A shortage of tradespeople in Canada’s construction industry continues to worsen in major urban centres from coast to coast. Developers are looking at cancelling projects, costly delays and new tactics to secure a reliable supply of skilled workers.
Rob Ramsay, executive vice-president and national lead project and development services at JLL Canada, says the shortage is affecting “a heated construction market.”
“It further reduces supply, causing incrementally higher contractor pricing,” he says. “Trades are also hiring inexperienced workers in an effort to keep up. As a result, the work can be executed incrementally slower and more poorly, which could elongate the schedule and add further cost and frustration.”
Looking ahead, it is unlikely the issue will be resolved without more intervention from government, unions and trade associations, he says.

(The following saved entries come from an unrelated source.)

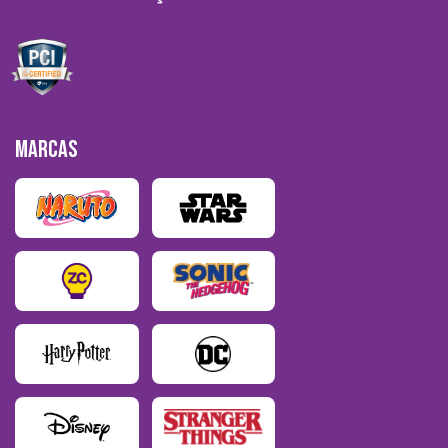
MARCAS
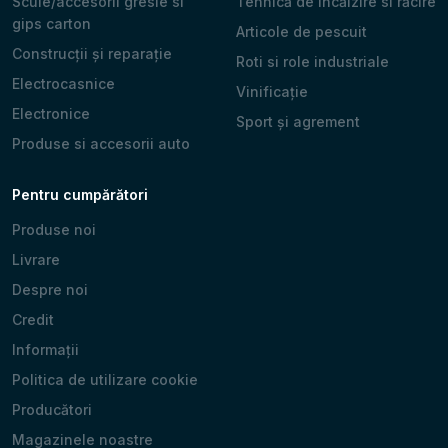
Scule/accesorii gresie si
Tehnică de încălzire si răcire
gips carton
Articole de pescuit
Construcții și reparație
Roti si role industriale
Electrocasnice
Vinificație
Electronice
Sport și agrement
Produse si accesorii auto
Pentru cumpărători
Produse noi
Livrare
Despre noi
Credit
Informații
Politica de utilizare cookie
Producători
Magazinele noastre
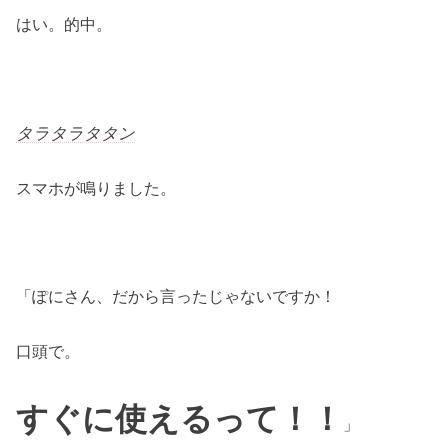
はい。的中。
タラタラタタン
スマホが鳴りました。
「ぽにさん、だから言ったじゃないですか！
口頭で。
すぐに使えるって！！
」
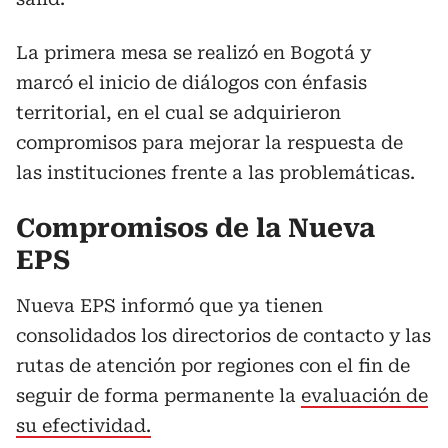
La primera mesa se realizó en Bogotá y
marcó el inicio de diálogos con énfasis
territorial, en el cual se adquirieron
compromisos para mejorar la respuesta de
las instituciones frente a las problemáticas.
Compromisos de la Nueva
EPS
Nueva EPS informó que ya tienen
consolidados los directorios de contacto y las
rutas de atención por regiones con el fin de
seguir de forma permanente la
evaluación de
su efectividad.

If the current situation doesn’t improve, Canada could be facing a shortage of 100,000 tradespeople by 2029, Kieran Hawe, chief operating officer of construction services company EllisDon Corp., told The Globe and Mail in February, 2021.

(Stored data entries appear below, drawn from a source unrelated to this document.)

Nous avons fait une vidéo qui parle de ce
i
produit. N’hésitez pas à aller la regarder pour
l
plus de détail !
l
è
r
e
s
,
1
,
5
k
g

Contributing to the shortfall is a coming wave of retirements. A report titled 2020–2029 Construction and Maintenance Looking Forward from BuildForce, a national industry-led organization, estimated 257,100 construction workers will retire by 2029.
Add to the mix a decline in apprentice enrolment across the board for skilled trades in general. Over the next five years, 256,000 new apprentice recruits are needed to keep pace with demand, according to the Canadian Apprenticeship Forum.